### WHAT THE EXERCISE ASKS
Retype each line below without a single alteration.

Saved data entries

[Start of Attachment]

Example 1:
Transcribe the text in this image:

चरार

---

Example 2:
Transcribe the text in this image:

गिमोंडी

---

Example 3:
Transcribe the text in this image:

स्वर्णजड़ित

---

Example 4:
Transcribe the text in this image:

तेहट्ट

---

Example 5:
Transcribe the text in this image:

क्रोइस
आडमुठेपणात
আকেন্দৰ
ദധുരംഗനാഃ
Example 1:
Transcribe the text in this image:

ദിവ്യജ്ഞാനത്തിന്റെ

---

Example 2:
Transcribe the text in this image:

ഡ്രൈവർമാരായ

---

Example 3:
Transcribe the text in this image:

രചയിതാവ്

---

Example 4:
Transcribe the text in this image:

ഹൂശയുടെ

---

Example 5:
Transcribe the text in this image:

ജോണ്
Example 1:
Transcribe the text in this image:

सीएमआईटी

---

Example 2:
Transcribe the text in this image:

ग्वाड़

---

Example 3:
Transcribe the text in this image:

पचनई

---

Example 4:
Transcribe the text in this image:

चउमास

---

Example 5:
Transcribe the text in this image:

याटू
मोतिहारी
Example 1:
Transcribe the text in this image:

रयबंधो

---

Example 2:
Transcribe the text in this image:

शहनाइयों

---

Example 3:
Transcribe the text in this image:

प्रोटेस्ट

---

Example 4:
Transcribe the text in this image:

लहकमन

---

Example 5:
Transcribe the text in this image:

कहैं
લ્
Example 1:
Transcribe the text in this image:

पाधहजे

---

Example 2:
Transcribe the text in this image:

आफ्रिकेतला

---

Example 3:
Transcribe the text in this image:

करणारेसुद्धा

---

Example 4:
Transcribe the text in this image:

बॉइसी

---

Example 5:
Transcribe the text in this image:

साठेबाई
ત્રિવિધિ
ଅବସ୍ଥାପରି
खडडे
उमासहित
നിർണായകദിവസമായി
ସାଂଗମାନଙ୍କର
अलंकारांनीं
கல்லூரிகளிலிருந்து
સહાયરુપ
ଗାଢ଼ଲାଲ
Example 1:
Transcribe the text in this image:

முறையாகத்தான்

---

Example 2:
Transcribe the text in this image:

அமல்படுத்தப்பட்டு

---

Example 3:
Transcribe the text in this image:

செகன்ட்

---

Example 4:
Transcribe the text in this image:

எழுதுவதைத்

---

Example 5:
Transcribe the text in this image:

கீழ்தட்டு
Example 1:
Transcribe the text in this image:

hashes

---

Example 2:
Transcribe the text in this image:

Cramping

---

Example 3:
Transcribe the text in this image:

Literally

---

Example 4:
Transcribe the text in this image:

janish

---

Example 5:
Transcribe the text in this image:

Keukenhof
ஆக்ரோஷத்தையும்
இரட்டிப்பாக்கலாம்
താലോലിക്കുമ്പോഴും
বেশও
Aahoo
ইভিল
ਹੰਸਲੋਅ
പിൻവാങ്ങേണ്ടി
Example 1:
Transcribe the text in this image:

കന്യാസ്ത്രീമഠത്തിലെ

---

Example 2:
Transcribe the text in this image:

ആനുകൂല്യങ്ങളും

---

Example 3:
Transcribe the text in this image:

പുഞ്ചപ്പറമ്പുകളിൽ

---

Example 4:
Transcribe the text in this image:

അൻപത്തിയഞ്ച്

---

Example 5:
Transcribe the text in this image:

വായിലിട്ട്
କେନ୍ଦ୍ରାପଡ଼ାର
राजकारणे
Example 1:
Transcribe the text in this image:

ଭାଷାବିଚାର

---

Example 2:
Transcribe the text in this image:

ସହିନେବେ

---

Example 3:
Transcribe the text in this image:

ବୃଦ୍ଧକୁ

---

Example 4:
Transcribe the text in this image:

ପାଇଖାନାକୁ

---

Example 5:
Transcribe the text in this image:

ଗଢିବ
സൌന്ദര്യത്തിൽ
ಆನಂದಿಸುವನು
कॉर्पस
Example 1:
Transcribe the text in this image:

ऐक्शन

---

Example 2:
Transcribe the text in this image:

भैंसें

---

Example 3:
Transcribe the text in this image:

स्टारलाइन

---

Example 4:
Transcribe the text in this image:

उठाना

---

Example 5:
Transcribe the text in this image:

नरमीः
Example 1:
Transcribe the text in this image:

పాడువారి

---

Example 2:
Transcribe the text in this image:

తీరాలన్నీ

[End of Attachment]

### OUTPUT OF THE EXERCISE
Example 1:
Transcribe the text in this image:

चरार

---

Example 2:
Transcribe the text in this image:

गिमोंडी

---

Example 3:
Transcribe the text in this image:

स्वर्णजड़ित

---

Example 4:
Transcribe the text in this image:

तेहट्ट

---

Example 5:
Transcribe the text in this image:

क्रोइस
आडमुठेपणात
আকেন্দৰ
ദധുരംഗനാഃ
Example 1:
Transcribe the text in this image:

ദിവ്യജ്ഞാനത്തിന്റെ

---

Example 2:
Transcribe the text in this image:

ഡ്രൈവർമാരായ

---

Example 3:
Transcribe the text in this image:

രചയിതാവ്

---

Example 4:
Transcribe the text in this image:

ഹൂശയുടെ

---

Example 5:
Transcribe the text in this image:

ജോണ്
Example 1:
Transcribe the text in this image:

सीएमआईटी

---

Example 2:
Transcribe the text in this image:

ग्वाड़

---

Example 3:
Transcribe the text in this image:

पचनई

---

Example 4:
Transcribe the text in this image:

चउमास

---

Example 5:
Transcribe the text in this image:

याटू
मोतिहारी
Example 1:
Transcribe the text in this image:

रयबंधो

---

Example 2:
Transcribe the text in this image:

शहनाइयों

---

Example 3:
Transcribe the text in this image:

प्रोटेस्ट

---

Example 4:
Transcribe the text in this image:

लहकमन

---

Example 5:
Transcribe the text in this image:

कहैं
લ્
Example 1:
Transcribe the text in this image:

पाधहजे

---

Example 2:
Transcribe the text in this image:

आफ्रिकेतला

---

Example 3:
Transcribe the text in this image:

करणारेसुद्धा

---

Example 4:
Transcribe the text in this image:

बॉइसी

---

Example 5:
Transcribe the text in this image:

साठेबाई
ત્રિવિધિ
ଅବସ୍ଥାପରି
खडडे
उमासहित
നിർണായകദിവസമായി
ସାଂଗମାନଙ୍କର
अलंकारांनीं
கல்லூரிகளிலிருந்து
સહાયરુપ
ଗାଢ଼ଲାଲ
Example 1:
Transcribe the text in this image:

முறையாகத்தான்

---

Example 2:
Transcribe the text in this image:

அமல்படுத்தப்பட்டு

---

Example 3:
Transcribe the text in this image:

செகன்ட்

---

Example 4:
Transcribe the text in this image:

எழுதுவதைத்

---

Example 5:
Transcribe the text in this image:

கீழ்தட்டு
Example 1:
Transcribe the text in this image:

hashes

---

Example 2:
Transcribe the text in this image:

Cramping

---

Example 3:
Transcribe the text in this image:

Literally

---

Example 4:
Transcribe the text in this image:

janish

---

Example 5:
Transcribe the text in this image:

Keukenhof
ஆக்ரோஷத்தையும்
இரட்டிப்பாக்கலாம்
താലോലിക്കുമ്പോഴും
বেশও
Aahoo
ইভিল
ਹੰਸਲੋਅ
പിൻവാങ്ങേണ്ടി
Example 1:
Transcribe the text in this image:

കന്യാസ്ത്രീമഠത്തിലെ

---

Example 2:
Transcribe the text in this image:

ആനുകൂല്യങ്ങളും

---

Example 3:
Transcribe the text in this image:

പുഞ്ചപ്പറമ്പുകളിൽ

---

Example 4:
Transcribe the text in this image:

അൻപത്തിയഞ്ച്

---

Example 5:
Transcribe the text in this image:

വായിലിട്ട്
କେନ୍ଦ୍ରାପଡ଼ାର
राजकारणे
Example 1:
Transcribe the text in this image:

ଭାଷାବିଚାର

---

Example 2:
Transcribe the text in this image:

ସହିନେବେ

---

Example 3:
Transcribe the text in this image:

ବୃଦ୍ଧକୁ

---

Example 4:
Transcribe the text in this image:

ପାଇଖାନାକୁ

---

Example 5:
Transcribe the text in this image:

ଗଢିବ
സൌന്ദര്യത്തിൽ
ಆನಂದಿಸುವನು
कॉर्पस
Example 1:
Transcribe the text in this image:

ऐक्शन

---

Example 2:
Transcribe the text in this image:

भैंसें

---

Example 3:
Transcribe the text in this image:

स्टारलाइन

---

Example 4:
Transcribe the text in this image:

उठाना

---

Example 5:
Transcribe the text in this image:

नरमीः
Example 1:
Transcribe the text in this image:

పాడువారి

---

Example 2:
Transcribe the text in this image:

తీరాలన్నీ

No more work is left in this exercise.